■ Document text ■
╔══
Step 2: Choose a culture to blend with your theme. It doesn’t matter if it’s historical or contemporary, but what does matter is choosing it for the right reason. If your reason is, “Bro, it’s exotic,” you’re not only stepping dangerously close to cultural appropriation, you’re committing a worse sin: you’re risking reader boredom. Choose something for a thematic or aesthetic reason.
- Thematic Resonance: Is there a philosophical concept that creates interesting friction with your core? For example, the Noir theme of fatalism versus the Buddhist concept of Karma.
- Aesthetic Contrast: Does a culture’s visual language create a striking new look? The sharp, brutalist architecture of the Soviet era would be dope when mixed with the organic, flowing art of the Celts.
- Structural Parallel: Does a historical society’s structure mirror your genre’s needs in a new way? The rigid social hierarchy of Feudal Japan could be your perfect fit for a political court intrigue story.
We’re going to select 1920s Shanghai: The Paris of the East will be our cultural catalyst. We’ve got a rich history of international intrigue, colonial powers, and powerful gangs, and we can create a unique blend by dubstepping Chinese tradition with Western modernity.
Step 3 is important for not cocking this up completely: Do your research. You’ll want something a little deeper than most Wikipedia articles provide because we want our world to feel lived in. You want to be able to answer three elements:
- The Senses: What does it look, sound, smell, and taste like? Think architecture, fashion, music, food, and technology.
- The Rules: How do people interact? What are the social hierarchies, family structures, legal systems, economic drivers, and political factions?
- The Soul: What do your people believe? This could be religion & mythology, their core values, and how they feel about honour, life, death, and justice.
The reason you want to research this is so your world feels authentic, but also so you can tweak this authenticity. We’ll get into this a bit more in our real-world Richard-writes example. Now, let’s get into combining this.
╚══
■ Data records ■
╔══
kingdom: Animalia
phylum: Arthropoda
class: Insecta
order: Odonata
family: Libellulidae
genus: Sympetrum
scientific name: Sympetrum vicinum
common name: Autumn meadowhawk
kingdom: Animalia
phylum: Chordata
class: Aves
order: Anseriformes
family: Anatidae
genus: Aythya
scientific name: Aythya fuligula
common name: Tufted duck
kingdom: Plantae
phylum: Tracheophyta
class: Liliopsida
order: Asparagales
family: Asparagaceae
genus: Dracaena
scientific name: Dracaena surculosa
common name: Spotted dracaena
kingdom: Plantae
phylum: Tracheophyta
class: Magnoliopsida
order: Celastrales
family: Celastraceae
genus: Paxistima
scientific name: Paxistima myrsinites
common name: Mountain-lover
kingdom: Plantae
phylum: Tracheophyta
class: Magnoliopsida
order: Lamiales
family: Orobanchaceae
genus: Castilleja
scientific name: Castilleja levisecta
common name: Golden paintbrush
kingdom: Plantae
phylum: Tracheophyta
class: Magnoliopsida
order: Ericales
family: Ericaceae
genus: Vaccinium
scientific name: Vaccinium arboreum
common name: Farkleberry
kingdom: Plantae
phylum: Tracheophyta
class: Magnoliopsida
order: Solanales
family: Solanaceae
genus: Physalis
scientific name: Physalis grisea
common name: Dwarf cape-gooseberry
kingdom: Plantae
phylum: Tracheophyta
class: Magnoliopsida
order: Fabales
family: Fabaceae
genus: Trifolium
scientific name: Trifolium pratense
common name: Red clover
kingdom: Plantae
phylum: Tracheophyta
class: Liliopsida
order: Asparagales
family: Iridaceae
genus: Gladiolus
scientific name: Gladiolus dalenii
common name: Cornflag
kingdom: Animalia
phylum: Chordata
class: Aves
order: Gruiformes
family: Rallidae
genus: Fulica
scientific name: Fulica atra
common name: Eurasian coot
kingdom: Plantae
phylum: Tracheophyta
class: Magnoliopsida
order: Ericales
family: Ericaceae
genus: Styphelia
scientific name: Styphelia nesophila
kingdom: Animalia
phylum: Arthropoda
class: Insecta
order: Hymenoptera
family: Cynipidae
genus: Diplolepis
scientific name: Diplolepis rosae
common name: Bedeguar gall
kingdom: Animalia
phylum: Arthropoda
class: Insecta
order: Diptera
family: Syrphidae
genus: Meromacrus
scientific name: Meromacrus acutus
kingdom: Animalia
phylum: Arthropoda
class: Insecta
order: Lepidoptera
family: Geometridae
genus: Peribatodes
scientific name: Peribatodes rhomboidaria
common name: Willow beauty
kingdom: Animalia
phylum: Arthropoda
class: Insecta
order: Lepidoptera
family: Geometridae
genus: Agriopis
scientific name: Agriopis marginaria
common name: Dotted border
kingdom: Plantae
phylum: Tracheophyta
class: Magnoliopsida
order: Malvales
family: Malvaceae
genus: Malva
╚══
■ Directions ■
- a) Reproduce the worldbuilding passage word for word, from "- The Rules: How" to "into combining this.".
- b) Which place and period does the worldbuilding passage select as its cultural catalyst?
Rely solely on the worldbuilding passage, without drawing on the listing.

■ The answers ■
- a)
- The Rules: How do people interact? What are the social hierarchies, family structures, legal systems, economic drivers, and political factions?
- The Soul: What do your people believe? This could be religion & mythology, their core values, and how they feel about honour, life, death, and justice.
The reason you want to research this is so your world feels authentic, but also so you can tweak this authenticity. We’ll get into this a bit more in our real-world Richard-writes example. Now, let’s get into combining this.

- b) 1920s Shanghai